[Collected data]

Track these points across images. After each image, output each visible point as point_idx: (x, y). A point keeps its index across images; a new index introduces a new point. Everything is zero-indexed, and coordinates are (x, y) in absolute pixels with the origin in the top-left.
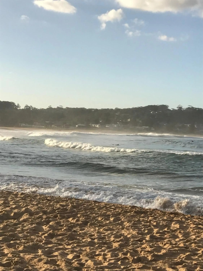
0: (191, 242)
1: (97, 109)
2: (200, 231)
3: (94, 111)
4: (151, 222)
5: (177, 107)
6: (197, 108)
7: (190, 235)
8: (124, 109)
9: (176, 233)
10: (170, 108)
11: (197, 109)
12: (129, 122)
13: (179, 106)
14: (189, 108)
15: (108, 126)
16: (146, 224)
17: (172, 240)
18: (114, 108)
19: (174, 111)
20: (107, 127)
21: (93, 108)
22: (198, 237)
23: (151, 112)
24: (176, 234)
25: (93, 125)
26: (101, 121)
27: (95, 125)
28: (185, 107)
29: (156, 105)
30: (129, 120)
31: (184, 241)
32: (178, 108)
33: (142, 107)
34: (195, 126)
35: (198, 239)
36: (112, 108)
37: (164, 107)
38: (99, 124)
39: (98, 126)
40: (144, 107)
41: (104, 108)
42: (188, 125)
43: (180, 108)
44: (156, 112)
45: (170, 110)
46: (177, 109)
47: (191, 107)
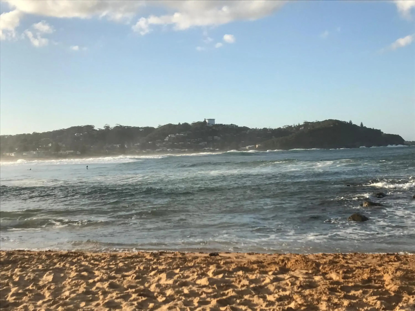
0: (58, 304)
1: (10, 135)
2: (80, 282)
3: (7, 138)
4: (13, 277)
5: (104, 127)
6: (126, 126)
7: (63, 291)
8: (44, 133)
9: (43, 290)
10: (96, 128)
11: (126, 128)
12: (51, 147)
13: (106, 126)
14: (116, 126)
15: (26, 153)
16: (3, 281)
17: (29, 305)
18: (31, 133)
19: (101, 131)
20: (25, 155)
21: (6, 135)
22: (74, 292)
23: (76, 134)
24: (42, 293)
25: (8, 154)
26: (17, 149)
27: (9, 154)
28: (112, 126)
29: (80, 126)
30: (50, 145)
31: (49, 303)
32: (106, 128)
33: (64, 129)
34: (126, 146)
35: (73, 295)
36: (29, 133)
37: (90, 128)
38: (15, 152)
39: (13, 155)
40: (66, 129)
41: (19, 134)
42: (118, 146)
43: (107, 128)
44: (81, 134)
45: (96, 130)
46: (103, 128)
47: (119, 126)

YOUR INSTRUCTIONS — Starting at the line that has "14: (189, 108)" and ending at the line that has "31: (184, 241)", please write out the lines above exactly, leaving out all others.

ANSWER SPACE —
14: (189, 108)
15: (108, 126)
16: (146, 224)
17: (172, 240)
18: (114, 108)
19: (174, 111)
20: (107, 127)
21: (93, 108)
22: (198, 237)
23: (151, 112)
24: (176, 234)
25: (93, 125)
26: (101, 121)
27: (95, 125)
28: (185, 107)
29: (156, 105)
30: (129, 120)
31: (184, 241)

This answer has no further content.